I was 15 when I started puttering about online. I made my barkada a website with all the blinking GIFs you could imagine. Our studio pics from that studio in Galleria lined up like a photo album you could scroll. It was on Geocities with a ridiculously long URL that I seem to vaguely remember as www.geocities.com/SouthBeach/Sands/5653.
I could never keep a diary for more than a few pages until I would forget to write in it, so I started a blog before it was even a word. I started and consequently left so many journals online like a trail of cookie crumbs for me to find. The longest-running that’s still online is probably my Livejournal. I started it back when you still needed an invite code to sign up for one—I forget who gave me one. I spilled so many secrets, mostly to people I barely even knew offline. They knew more than my friends in real life. Everyone said what they felt and no one judged anybody (at least that’s what I thought then). I kind of miss that time when stories flowed endlessly and I’d spent weekends going through my friends’ list and never reaching the end.

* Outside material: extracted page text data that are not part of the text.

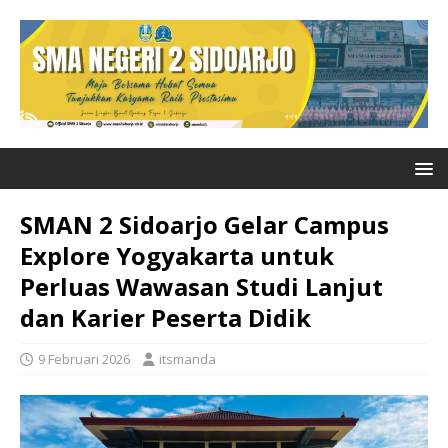
SMAN 2 Sidoarjo Gelar Campus
Explore Yogyakarta untuk
Perluas Wawasan Studi Lanjut
dan Karier Peserta Didik
9 Februari 2026
itsmanda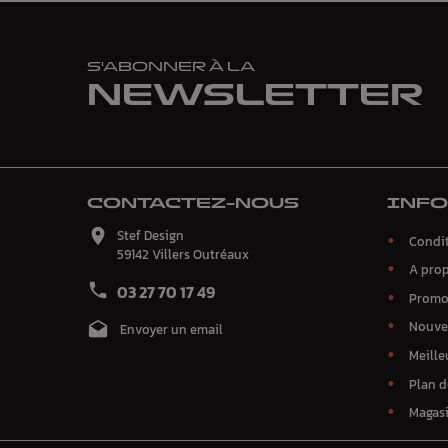
S'ABONNER À LA
NEWSLETTER
CONTACTEZ-NOUS
INF

Stef Design
Condit
59142 Villers Outréaux
A pro

03 27 70 17 49
Promo
Nouve

Envoyer un email
Meille
Plan d
Magas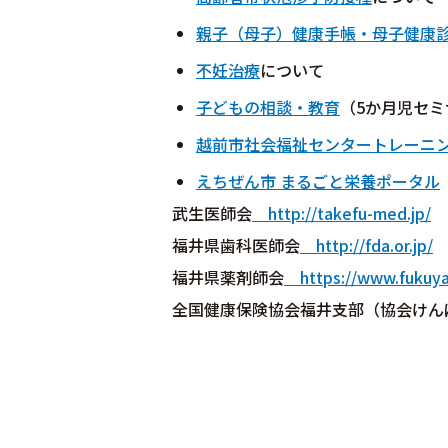
親子（母子）健康手帳・母子健康
不妊治療
について
子どもの相談・教育
（5か月児セ
越前市社会福祉センタートレーニ
えちぜん市 まるごと栄養ポータル
武生医師会
http://takefu-med.jp/
福井県歯科医師会
http://fda.or.jp/
福井県薬剤師会
https://www.fukuyak
全国健康保険協会福井支部（協会けん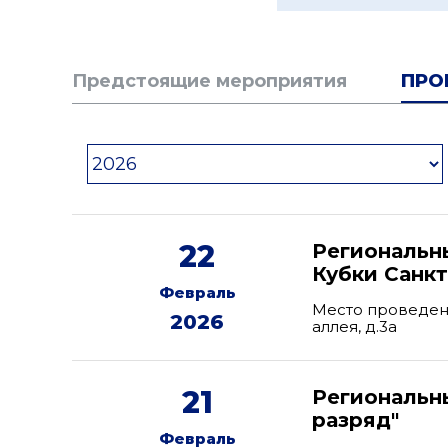
Предстоящие мероприятия
ПРО
22
Региональн
Кубки Санкт
Февраль
Место проведени
2026
аллея, д.3а
21
Региональн
разряд"
Февраль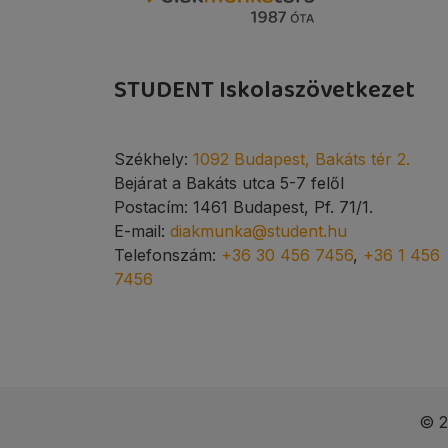
STUDENT Iskolaszövetkezet
Székhely:
1092 Budapest, Bakáts tér 2.
Bejárat a Bakáts utca 5-7 felől
Postacím: 1461 Budapest, Pf. 71/1.
E-mail:
diakmunka@student.hu
Telefonszám:
+36 30 456 7456
,
+36 1 456
7456
© 2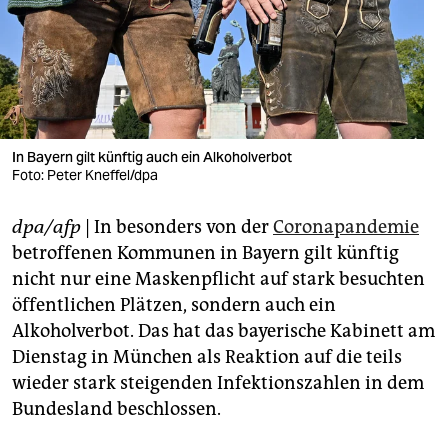
berlin
nord
wahrheit
verlag
In Bayern gilt künftig auch ein Alkoholverbot
verlag
Foto: Peter Kneffel/dpa
veranstaltungen
dpa/afp
| In besonders von der
Coronapandemie
betroffenen Kommunen in Bayern gilt künftig
shop
nicht nur eine Maskenpflicht auf stark besuchten
fragen & hilfe
öffentlichen Plätzen, sondern auch ein
Alkoholverbot. Das hat das bayerische Kabinett am
unterstützen
Dienstag in München als Reaktion auf die teils
abo
wieder stark steigenden Infektionszahlen in dem
Bundesland beschlossen.
genossenschaft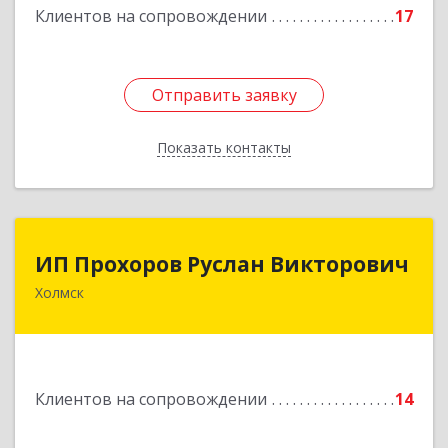
Клиентов на сопровождении
17
Подробнее
Отправить заявку
Отправить заявку
Показать контакты
Назад
ИП Прохоров Руслан Викторович
ИП Прохоров Руслан Викторович
Холмск
694620, Сахалинская обл, Холмский р-н, Холмск
г, Александра Матросова ул, дом № 6Б, кв.32
Подробнее
Клиентов на сопровождении
14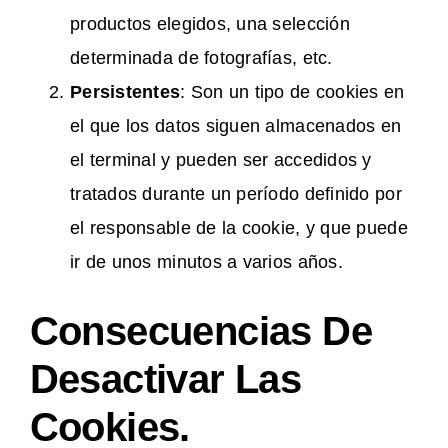
productos elegidos, una selección
determinada de fotografías, etc.
Persistentes
: Son un tipo de cookies en
el que los datos siguen almacenados en
el terminal y pueden ser accedidos y
tratados durante un período definido por
el responsable de la cookie, y que puede
ir de unos minutos a varios años.
Consecuencias De
Desactivar Las
Cookies.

If you know where to look, you’ll find traces of me everywhere. From every single song I listen to, to the movies I watch, and the books I read. I try to keep track of everything because, I don’t know, maybe one day, someone will want to get to know who I was or what I was like. Maybe that person would be me.
I’m always worried I’ll forget things and nobody will be there to remind me. I once cried because I deleted a text message from my mom (it just said “Good luck”) when I switched phones. It probably doesn’t mean anything to anyone else when they read it, but I know she sent that to me when I was on my way to my first shoot for Yummy back in 2006.
Maybe that’s why I keep posting memories online, no matter how repetitive I get. To remind me on days I feel like they’re slipping away. I remind myself that I’ll never forget.